John Vargas

Personal information
- Full name: John D. Vargas
- Born: June 17, 1961 (age 65) Fullerton, California, United States
- Occupations: Water Polo Coach * Corona del Mar High (1984-2001) * Stanford University (2002-2021)
- Height: 178 cm (5 ft 10 in)
- Weight: 70 kg (154 lb)
- Spouse: Dawn

Sport
- Sport: Water Polo
- College team: University of California Irvine (UCI)
- Coached by: Ted Newland (UCI)

= John Vargas (water polo) =

American water polo player (born 1961)

John Vargas (born June 17, 1961) is an American water polo player who competed for the University of California Irvine. He participated in the men's water polo tournament at the 1992 Summer Olympics in Barcelona where the U.S. team placed fourth in competition. He later coached water polo at Corona del Mar High School, and had a highly successful twenty year career as the Head water polo Coach at Stanford University. Vargas coached the US National Water Polo team beginning around 1995, and was part of the coaching staff at the 2000 Olympic Games in Sydney.

Vargas was born on June 17, 1961, in Fullerton, California. He was the oldest of three brothers, who included Joseph Vargas and Chris Vargas, who excelled in the sport of water polo. He attended Los Altos High School in Hacienda Heights where he was an outstanding player on their water polo team, as would later be his brother Joe.

== University of California Irvine ==
Vargas attended and played water polo for the University of California Irvine Anteaters where he was managed and trained by Hall of Fame and long serving UCI Coach Ted Newland. At UCI, Vargas helped lead the team to the 1982 NCAA National Championship, and was the recipient of All American honors in two years.

==1992 Barcelona Olympics==
He participated in the men's water polo tournament at the 1992 Summer Olympics in Barcelona where the U.S. team placed fourth in competition.

Yugoslavia was the world's leading team prior to the Olympics, but was banned from play by the International Olympic Committee due to a United Nations sanction for the Bosnian and Croatian war. After preliminary rounds, the U.S. team and the Unified Team made it to the semi-finals for Group A, with Italy and Spain advancing for Group B. In semi-final play, Italy outscored the Unified Team with a 9-8 victory, and Spain beat the U.S. team 6-4. In preliminary pool games Italy and Spain had formerly tied 9-9.
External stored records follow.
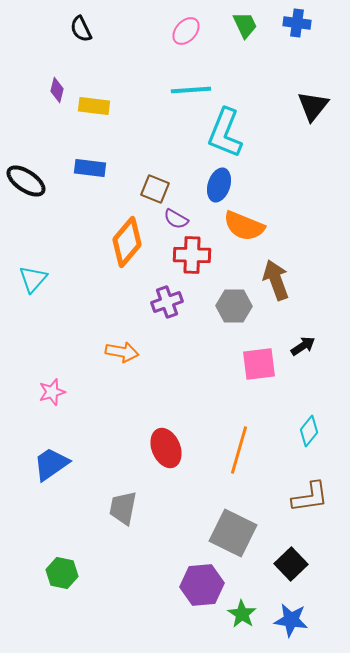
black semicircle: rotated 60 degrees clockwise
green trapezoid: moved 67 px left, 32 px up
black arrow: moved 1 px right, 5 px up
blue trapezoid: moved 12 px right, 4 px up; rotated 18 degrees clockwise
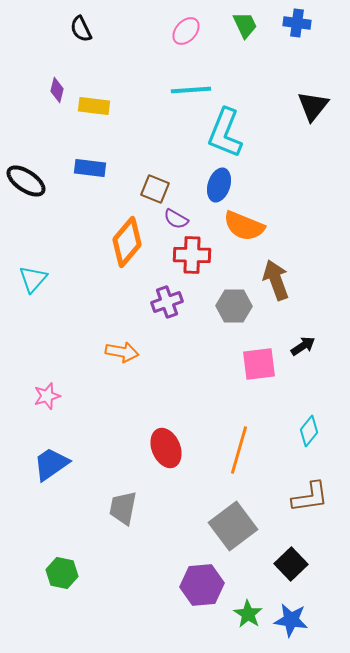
pink star: moved 5 px left, 4 px down
gray square: moved 7 px up; rotated 27 degrees clockwise
green star: moved 6 px right
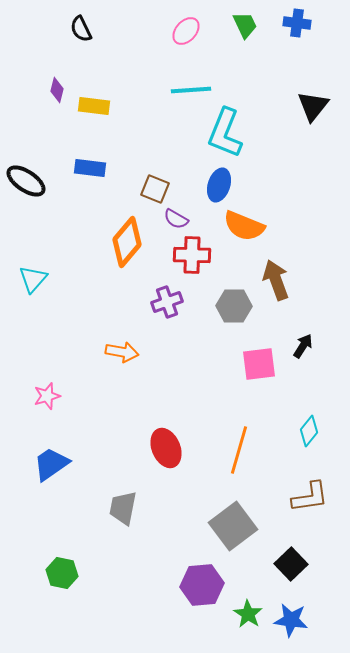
black arrow: rotated 25 degrees counterclockwise
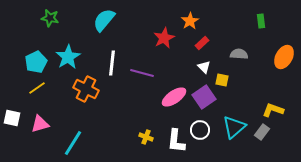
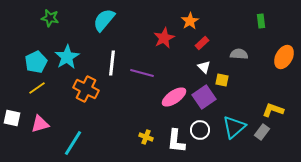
cyan star: moved 1 px left
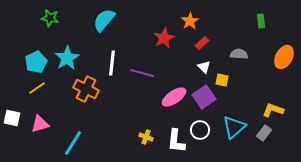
cyan star: moved 1 px down
gray rectangle: moved 2 px right, 1 px down
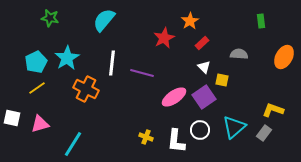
cyan line: moved 1 px down
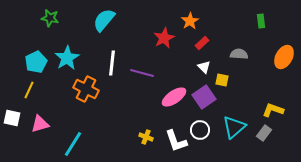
yellow line: moved 8 px left, 2 px down; rotated 30 degrees counterclockwise
white L-shape: rotated 25 degrees counterclockwise
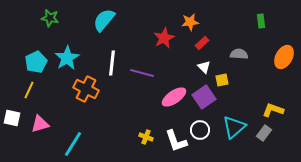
orange star: moved 1 px down; rotated 24 degrees clockwise
yellow square: rotated 24 degrees counterclockwise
The final was one of the longest games in the history of the Olympics. Tied at 7-7 at the end of regular play, the game stayed tied through two overtimes. In the second overtime, Spain scored on a penalty with under a minute remaining on the clock, which seemed to give Spain the gold medal. But with a half a minute remaining, Italy scored to tie the game. Spain and Italy played two additional overtimes, with no score. In the sixth overtime, Italy scored with half a minute remaining, and Italy took the gold medal, with Spain taking the silver, and the Unified Team taking the bronze.

==Coaching==
After college graduation, Vargas coached water polo at Corona del Mar High School from 1984-2001. While still at Corona del Mar, he served as an assistant coach for the U.S. National team in preparation for the 1996 Atlanta Olympics, and ascended to the role of Head Olympic coach at the 2000 Olympics in Sydney, Australia. At Corona del Mar, Vargas led the team to seven California Interscholastic Federation titles.

He became the Coach at Stanford University in 2002, where in his first year he led the team to a National NCAA team championship, and to five Championship Games at the NCAA within his first ten coaching seasons. He won a second NCAA title coaching Stanford in 2019, and won five Mountain Pacific Federation Conference titles before retiring in 2021. During his time coaching the varsity teams at Stanford, he was credited with 389 wins and 117 losses, for a winning games percentage of around 77 percent. He also coached Stanford's Water Polo Foundation team to men's open water titles in two years. His varsity players Tony Azevedo and Ben Hallock were recipients of the Peter J. Cutino Award given to the top water polo player of the year with Azevedo receiving the award all four of his years at Stanford. Alex Bowen was the first of his players to be the recipient of First Team All-American honors for all four years of his collegiate career.